Sunday, September 11, 2011

Bayon temple - God in Symbolism



I visited Cambodia recently, where i visited a lot of temples with a combination of Hindu and Buddhist influences. Due to the various wars that ravaged the country, each time the victor desecrated the idols and replaced them with his own. Hence the temples are beautiful, the carvings are exquisite, but the shrines and empty or desecrated. In some cases there is a recent idol of Buddha just to mask the emptiness.It gave me a glimpse of 'a world without God' by visiting temples without idols or shrines. People walked into the shrines with shoes. Some tourists even sat inside and drank beer. A local was distributing agarbatis to light in front of a Buddha idol, saying 'pray buddha' and then asking for money and he was also selling beer. Some tourists stepped on the holy symbols (representing shiva, shakti etc) thinking them to be just unusually shaped stones. A world without God.

But amidst all this, i found God amidst symbolism in the Bayon temple.

http://en.wikipedia.org/wiki/Bayon

At the Bayon temple, God was not in the idol, but in the temple itself. As i walked through the passageways and glanced at the 37 'face towers' and 200 smiling faces built into the temple itself, i realized that this was an ingenious way of preserving 'God' and what God represents in an indirect manner, so that miscreants could not easily destroy it. There are many paths and many ways to reach the same point from different directions indicating that there is no single path to the destination. There are faces in each direction and they can be seen from different angles.

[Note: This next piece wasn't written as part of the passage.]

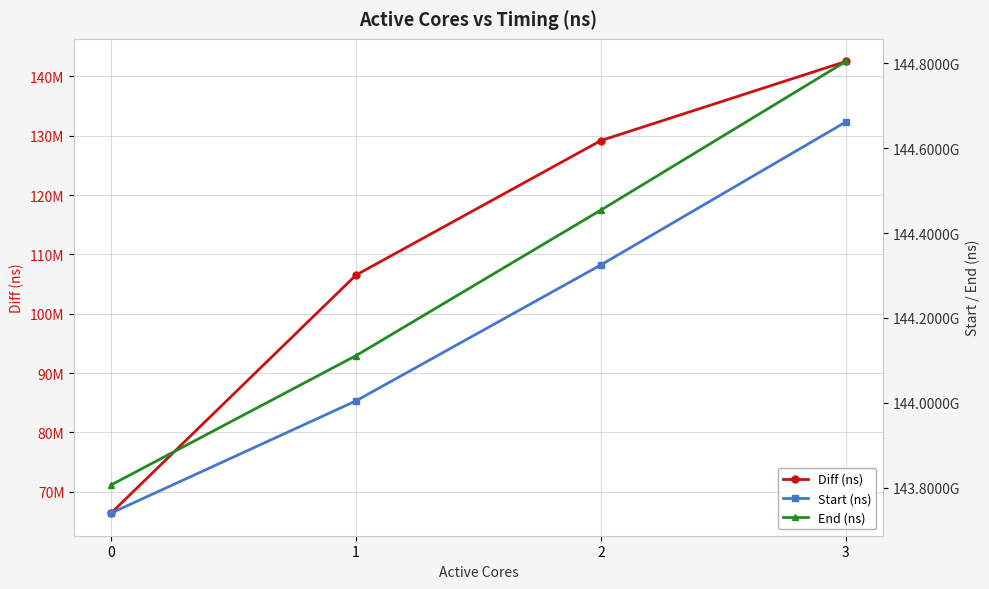

What is the value of the Start (ns) point at the 1st from the left?

143740154925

From outside, it looks just like some stones, but if you look carefully, each of the towers is made up of human faces in each direction. The doors are like a reflection of a mirror from a mirror. Each tower ends with a lotus on top. In Buddhism,a lotus is synonymous with peace and equanimity. In my view, it represents various Bodhisattvas who attained peace. However the central tower does not have a lotus on top. It is the highest and there is a hole that allows light to shine right into the tower. In my view, this represents enlightenment, which is even above peace. An enlightened being is ready to even disturb his/her own peace to spread light to others.